Each line that contains the word "pixels" is to be copied from the records below.

== Extracted records

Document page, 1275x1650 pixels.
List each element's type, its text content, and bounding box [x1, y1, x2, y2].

====
== Extracted records

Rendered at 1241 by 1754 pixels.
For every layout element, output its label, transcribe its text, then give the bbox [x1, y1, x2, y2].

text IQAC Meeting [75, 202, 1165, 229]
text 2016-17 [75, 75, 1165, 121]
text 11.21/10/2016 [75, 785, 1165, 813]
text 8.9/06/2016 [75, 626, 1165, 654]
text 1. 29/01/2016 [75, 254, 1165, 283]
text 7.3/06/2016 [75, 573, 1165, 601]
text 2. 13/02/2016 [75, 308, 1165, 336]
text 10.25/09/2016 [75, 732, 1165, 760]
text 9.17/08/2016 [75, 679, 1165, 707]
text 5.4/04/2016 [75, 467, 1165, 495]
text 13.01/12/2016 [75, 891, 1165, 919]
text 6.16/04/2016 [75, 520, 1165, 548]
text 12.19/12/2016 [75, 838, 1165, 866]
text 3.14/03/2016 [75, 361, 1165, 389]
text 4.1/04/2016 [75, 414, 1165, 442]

====

- [Written response]:
Document page, 1275x1650 pixels.
Rendered at 1241 by 1754 pixels.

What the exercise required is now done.